(Beginning of Data extracts)

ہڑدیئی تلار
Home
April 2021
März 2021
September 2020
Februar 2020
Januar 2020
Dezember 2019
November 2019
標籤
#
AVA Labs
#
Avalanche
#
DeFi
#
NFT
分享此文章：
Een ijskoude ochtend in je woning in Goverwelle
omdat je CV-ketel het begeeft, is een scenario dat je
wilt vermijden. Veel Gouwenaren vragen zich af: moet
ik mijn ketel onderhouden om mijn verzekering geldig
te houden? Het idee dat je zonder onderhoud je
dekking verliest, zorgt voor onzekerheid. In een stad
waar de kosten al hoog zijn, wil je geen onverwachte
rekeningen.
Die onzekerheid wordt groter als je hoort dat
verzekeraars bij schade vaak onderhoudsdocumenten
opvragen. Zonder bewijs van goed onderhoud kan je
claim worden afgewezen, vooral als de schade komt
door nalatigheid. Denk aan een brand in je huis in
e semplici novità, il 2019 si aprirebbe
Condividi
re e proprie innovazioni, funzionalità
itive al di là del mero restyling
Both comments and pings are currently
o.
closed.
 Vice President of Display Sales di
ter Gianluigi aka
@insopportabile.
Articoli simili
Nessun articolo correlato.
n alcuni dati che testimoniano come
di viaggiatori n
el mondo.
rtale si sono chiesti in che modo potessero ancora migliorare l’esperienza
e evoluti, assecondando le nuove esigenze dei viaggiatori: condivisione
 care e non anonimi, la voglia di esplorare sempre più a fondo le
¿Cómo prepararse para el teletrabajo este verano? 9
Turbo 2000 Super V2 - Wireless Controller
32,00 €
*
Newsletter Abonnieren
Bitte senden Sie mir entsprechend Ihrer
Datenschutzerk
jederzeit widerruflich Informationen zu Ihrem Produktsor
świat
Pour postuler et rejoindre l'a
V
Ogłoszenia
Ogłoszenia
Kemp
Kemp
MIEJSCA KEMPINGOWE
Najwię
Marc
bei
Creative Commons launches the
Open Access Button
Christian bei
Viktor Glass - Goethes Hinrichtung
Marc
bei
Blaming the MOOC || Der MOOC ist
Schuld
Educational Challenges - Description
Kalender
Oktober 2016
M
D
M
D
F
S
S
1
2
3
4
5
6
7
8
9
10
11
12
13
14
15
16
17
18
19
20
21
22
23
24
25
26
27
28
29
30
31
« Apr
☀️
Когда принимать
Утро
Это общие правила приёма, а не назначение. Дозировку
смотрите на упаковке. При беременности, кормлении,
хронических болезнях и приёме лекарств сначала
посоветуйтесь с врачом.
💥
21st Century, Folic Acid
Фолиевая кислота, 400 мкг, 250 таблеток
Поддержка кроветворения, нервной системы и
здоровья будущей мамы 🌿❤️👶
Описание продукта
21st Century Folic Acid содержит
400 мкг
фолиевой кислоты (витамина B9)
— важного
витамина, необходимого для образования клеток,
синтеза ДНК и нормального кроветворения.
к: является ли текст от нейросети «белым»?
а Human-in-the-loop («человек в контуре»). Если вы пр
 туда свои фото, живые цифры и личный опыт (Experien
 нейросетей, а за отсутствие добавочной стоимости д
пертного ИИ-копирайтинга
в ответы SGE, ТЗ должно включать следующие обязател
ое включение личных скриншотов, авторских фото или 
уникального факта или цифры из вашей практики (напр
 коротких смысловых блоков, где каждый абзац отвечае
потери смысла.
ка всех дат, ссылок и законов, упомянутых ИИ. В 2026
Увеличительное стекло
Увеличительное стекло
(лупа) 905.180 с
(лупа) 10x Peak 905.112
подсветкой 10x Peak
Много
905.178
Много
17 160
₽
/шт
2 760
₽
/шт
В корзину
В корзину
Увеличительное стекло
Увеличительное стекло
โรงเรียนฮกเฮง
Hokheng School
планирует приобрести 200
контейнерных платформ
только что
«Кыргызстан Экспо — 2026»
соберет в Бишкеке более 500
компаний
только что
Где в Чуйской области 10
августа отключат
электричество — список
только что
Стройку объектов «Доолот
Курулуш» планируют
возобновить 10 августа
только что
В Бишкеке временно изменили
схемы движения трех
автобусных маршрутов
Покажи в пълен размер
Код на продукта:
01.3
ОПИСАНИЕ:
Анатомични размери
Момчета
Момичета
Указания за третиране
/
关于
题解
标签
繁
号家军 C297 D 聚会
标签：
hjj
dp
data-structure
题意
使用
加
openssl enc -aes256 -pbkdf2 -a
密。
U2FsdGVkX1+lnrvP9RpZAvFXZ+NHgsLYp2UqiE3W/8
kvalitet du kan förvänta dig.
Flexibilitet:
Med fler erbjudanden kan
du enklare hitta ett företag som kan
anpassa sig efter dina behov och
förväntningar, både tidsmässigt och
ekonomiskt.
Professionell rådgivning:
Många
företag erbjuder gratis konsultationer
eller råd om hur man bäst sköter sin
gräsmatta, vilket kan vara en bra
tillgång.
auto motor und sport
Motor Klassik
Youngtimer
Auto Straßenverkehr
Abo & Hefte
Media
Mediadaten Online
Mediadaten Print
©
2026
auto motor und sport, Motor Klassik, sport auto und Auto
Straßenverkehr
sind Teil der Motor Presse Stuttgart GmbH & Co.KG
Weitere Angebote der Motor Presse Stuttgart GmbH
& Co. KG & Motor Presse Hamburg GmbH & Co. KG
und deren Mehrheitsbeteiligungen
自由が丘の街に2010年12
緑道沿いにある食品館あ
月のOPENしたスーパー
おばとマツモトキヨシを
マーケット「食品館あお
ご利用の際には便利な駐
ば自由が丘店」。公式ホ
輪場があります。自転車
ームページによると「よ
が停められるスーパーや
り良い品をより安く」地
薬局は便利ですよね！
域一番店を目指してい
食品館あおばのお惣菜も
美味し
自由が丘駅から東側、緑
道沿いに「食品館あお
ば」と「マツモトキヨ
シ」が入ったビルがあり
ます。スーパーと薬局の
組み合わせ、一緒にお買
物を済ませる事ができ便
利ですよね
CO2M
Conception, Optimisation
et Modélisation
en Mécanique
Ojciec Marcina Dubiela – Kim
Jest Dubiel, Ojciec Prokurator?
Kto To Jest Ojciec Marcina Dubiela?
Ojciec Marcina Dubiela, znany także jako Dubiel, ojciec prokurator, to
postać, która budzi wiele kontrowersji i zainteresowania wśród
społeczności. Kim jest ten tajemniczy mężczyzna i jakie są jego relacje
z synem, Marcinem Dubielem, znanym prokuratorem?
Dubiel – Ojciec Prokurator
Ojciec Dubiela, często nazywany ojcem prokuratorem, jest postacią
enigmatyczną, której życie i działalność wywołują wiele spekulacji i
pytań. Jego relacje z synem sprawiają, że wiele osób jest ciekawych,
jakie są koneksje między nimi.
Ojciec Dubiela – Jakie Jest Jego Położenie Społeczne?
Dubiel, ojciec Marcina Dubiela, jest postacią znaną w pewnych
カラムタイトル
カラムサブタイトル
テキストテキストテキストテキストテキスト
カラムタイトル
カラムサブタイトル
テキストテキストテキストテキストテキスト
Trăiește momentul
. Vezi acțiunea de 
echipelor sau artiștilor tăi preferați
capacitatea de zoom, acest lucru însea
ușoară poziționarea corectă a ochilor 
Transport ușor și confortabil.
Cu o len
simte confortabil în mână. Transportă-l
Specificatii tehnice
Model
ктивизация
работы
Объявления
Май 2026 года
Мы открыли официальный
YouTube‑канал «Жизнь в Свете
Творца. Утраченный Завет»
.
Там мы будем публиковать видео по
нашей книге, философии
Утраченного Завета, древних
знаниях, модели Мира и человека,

(End of Data extracts)

Copy each line of the data that includes the word "фото".

 туда свои фото, живые цифры и личный опыт (Experien
ое включение личных скриншотов, авторских фото или 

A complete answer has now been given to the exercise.